→ Required action
Pick up the article below on the life of Queen Elizabeth II and carry it forward from its final sentence.

→ Excerpted text
- - - - -

The End of An Era

The Life and History of Queen Elizabeth Ⅱ


Photo by: Department for Digital, Culture, Media and Sport Creative Commons Zero, Public Domain Dedication

Elizabeth’s crown sits atop her royal coffin during her funeral procession

By: Cara Halford, Writer

 In 1952, 25 year old Queen Elizabeth Ⅱ ascended to the British throne marking the sixth time in Britain’s history a female would be ruler. But, Elizabeth was never supposed to sit upon the throne or have the weight of the Crown and the duty it carried upon her head. She was never supposed to become a global leader, inspiring books, TV shows, and movies about her historic reign. She was never supposed to lead, and yet she became the United Kingdom’s longest ruling monarch, overseeing 70 years of dramatic change.

Elizabeth Alexandra Mary was born on April 21,1926 to Prince Albert Duke of York, brother of former King Edward Ⅷ, and Lady Elizabeth Boues Lory. Elizabeth, or Lillibet as she was affectionately called by her family, spent much of her childhood in London, enjoying the privileges of royalty while staying away from the Crown’s responsibilities. She developed a lifelong affection for horses and at 18 she received the first of the more than 30 corgis she would own during her reign. Susan the Pembroke corgi, a gift from her father, became Elizabeth’s most loyal companion. But this idyllic childhood changed, when in 1936 King Edward Ⅷ the brother of Prince Albert, abdicated the throne to marry American Wallis Simpson. Prince Albert became King George Ⅳ and at age 10 Elizabeth became heir presumptive to the British throne, next in line for the Crown.

- - - - -

→ Data provided
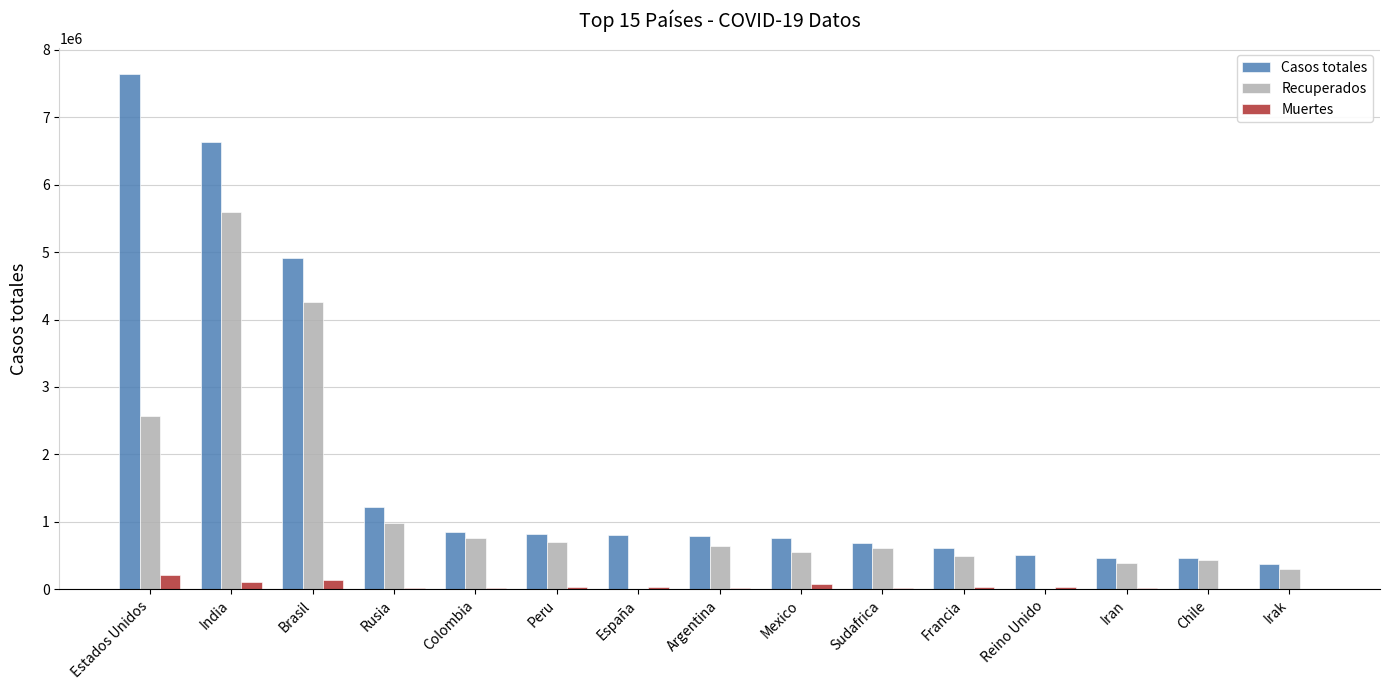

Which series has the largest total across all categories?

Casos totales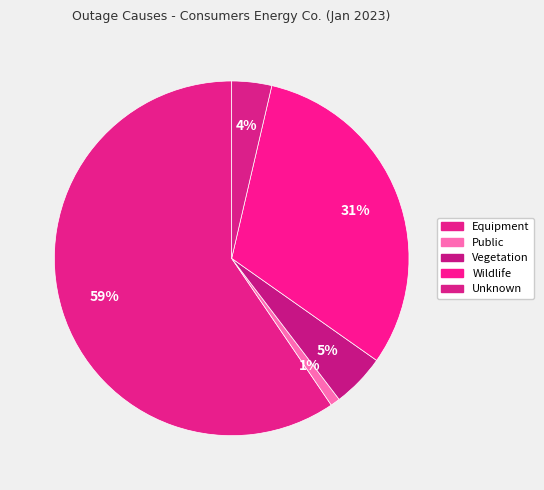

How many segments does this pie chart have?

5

- - - - -

→ Result of this exercise
But, less than 10 years later, Elizabeth faced a more pressing challenge as Britain entered World War Ⅱ and bombs began raining down upon London. Elizabeth and her younger sister Princess Margaret were sent to the English countryside to shelter from the attacks, and during the darkest days of the war they broadcasted messages to the country on BBC’s Children’s Hour.

Photo by: Ministry of Information Official Photographer-Public domain
Elizabeth standing next to an ambulance as part of the Auxiliary Territorial Service

In 1942, marking one of the first times she was given authority, Elizabeth was named an honorary colonel of the 500 Grenadier Guards. Her growing involvement in Britain’s military showcased her burgeoning responsibilities as her family primed her to be next in line for the throne. But, Elizabeth wasn’t just a fragile princess, according to the BBC towards the end of the war she joined the Auxiliary Territorial Service and began fixing, driving, and servicing military vehicles.

During the war, Elizabeth also kept a different kind of correspondence with one Prince Philip of Greece. Her second cousin once removed, Prince Philip had both Greek and Danish titles, as well as deep familial ties with Germany. His German heritage and lack of wealth caused controversy in his and Elizabeth’s courting. Philip’s sister was embroiled with a Nazi party member, and his mother remained in an asylum in Greece. For the royal family, who’s public perception is always priority, Philip’s complicated past was not fit for a princess. But Elizabeth, stubborn and strong willed at a young age, pushed for the marriage, paying for the fabric for her wedding dress with ration coupons, as Britain struggled to lift itself from the pits of war. In a grandiose ceremony at Westminster Abbey, the young couple married on November 20,1947 beginning a historic 73 year long marriage.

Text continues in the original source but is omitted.